Dünya ahiret dengesinin ayarı çok zor, ama kesin olan şu:
Dünyaya gereken değeri vermemiş olanın ahiretini kazanması da zordur. Tarihte maddi gücü olmayan milletler yok olup gitmişlerdir. Müslümanların izzetle yaşadıkları zamanlar dünyaya sahip oldukları zamanlardır. Bunu kaybettikleri andan itibaren izzetleri zillete dönüşmüştür. Kötü olan şey, müminin dünyaya sahip olması değil, dünyanın mümine sahip olması, yani dünyevileşme, dünya için yaşamadır. Bu noktada fert ile toplumun ya da devletin tavrını ve görevlerini birbirinden ayırmak gerekir. Ferdin hep azla yetinmesi kanaatkâr olması makbuldür, ama toplumun ve devletin böyle olması müslümanları mağdur eder. O halde hayatta kalmak isteyenler dünyaya sahip olmak zorundadırlar. Kuranıkerim ifadesiyle müminlerin kıyamı için mal mülk ve servetleri olmalıdır.

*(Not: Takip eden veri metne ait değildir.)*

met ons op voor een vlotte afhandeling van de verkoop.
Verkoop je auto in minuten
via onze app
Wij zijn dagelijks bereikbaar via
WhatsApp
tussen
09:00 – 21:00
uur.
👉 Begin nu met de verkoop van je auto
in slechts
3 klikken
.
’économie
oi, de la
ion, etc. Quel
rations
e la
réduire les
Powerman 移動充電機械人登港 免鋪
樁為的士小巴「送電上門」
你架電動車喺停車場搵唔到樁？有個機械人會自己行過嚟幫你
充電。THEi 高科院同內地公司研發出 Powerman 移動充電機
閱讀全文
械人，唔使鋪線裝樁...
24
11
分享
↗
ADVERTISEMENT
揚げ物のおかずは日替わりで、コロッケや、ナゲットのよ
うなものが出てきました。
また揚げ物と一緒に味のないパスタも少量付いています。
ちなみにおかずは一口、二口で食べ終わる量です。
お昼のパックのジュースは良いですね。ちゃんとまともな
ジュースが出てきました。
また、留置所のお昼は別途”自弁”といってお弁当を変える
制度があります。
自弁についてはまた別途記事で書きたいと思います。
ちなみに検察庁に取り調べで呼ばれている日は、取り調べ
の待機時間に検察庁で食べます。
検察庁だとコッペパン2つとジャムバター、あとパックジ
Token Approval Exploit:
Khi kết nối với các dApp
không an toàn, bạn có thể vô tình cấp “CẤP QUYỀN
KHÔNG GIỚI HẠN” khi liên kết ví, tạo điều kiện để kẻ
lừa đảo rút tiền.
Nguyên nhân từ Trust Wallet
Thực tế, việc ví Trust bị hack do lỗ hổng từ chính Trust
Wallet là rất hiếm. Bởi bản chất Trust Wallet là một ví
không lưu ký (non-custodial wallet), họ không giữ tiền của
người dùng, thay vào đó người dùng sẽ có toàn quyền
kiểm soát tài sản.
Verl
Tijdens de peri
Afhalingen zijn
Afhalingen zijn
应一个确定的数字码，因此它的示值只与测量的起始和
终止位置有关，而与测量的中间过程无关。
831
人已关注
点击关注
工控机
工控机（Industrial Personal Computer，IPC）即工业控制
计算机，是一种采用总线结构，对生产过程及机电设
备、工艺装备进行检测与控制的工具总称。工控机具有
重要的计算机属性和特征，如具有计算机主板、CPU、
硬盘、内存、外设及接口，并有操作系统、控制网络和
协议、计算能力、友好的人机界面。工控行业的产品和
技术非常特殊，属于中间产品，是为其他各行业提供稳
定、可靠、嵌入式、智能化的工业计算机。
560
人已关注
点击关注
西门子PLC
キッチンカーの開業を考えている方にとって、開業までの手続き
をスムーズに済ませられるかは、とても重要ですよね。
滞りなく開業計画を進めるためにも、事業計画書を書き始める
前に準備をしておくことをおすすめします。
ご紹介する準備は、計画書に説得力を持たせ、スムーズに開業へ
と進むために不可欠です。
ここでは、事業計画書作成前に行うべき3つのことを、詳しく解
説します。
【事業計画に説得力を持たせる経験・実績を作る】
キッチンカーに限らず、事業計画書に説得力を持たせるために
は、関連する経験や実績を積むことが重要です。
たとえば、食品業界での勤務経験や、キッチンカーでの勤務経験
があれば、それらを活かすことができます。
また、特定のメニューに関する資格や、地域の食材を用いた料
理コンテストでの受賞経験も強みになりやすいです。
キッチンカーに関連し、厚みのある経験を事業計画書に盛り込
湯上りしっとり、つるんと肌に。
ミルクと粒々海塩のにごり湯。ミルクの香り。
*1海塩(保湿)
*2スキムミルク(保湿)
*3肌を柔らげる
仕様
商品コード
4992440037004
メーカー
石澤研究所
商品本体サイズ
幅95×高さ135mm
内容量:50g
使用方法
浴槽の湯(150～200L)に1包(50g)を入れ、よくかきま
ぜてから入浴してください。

Bugün dünyaya sahip olabilmenin en önemli aracı bilimdir. Bilimi, bilim adamları ve akıllı yönetimler üretir. Batılıların tahrip ettikleri Irak’ta, Suriye’de ve diğer müslüman ülkelerde özellikle bilim adamlarını hedef almaları, öldürmeleri ya da tehcir etmeleri onlara bu imkânı vermemek içindir.
Bununla birlikte ferdin sırf dünya için yaşıyor olması ahireti, yani asıl hayatı elden çıkarması, kaybetmesi anlamına gelir. Hem dünyayı elde edebilme, hem ahiret için yaşama gerçek mümin olabilmenin sihirli denge noktasıdır. Bunun için bilgi, iman takviyesi ve heyecan gerekir. Bunu da kişiler tek başlarına oluşturamazlar.
O halde dünyasız izzet, şeref ve özgürlük olmuyor, ahireti de kazanmamız gerekiyorsa bu denklemin çözümünü bulmalıyız. Bunu başardığımız zamanlar varsa o şartları yeniden incelemeliyiz.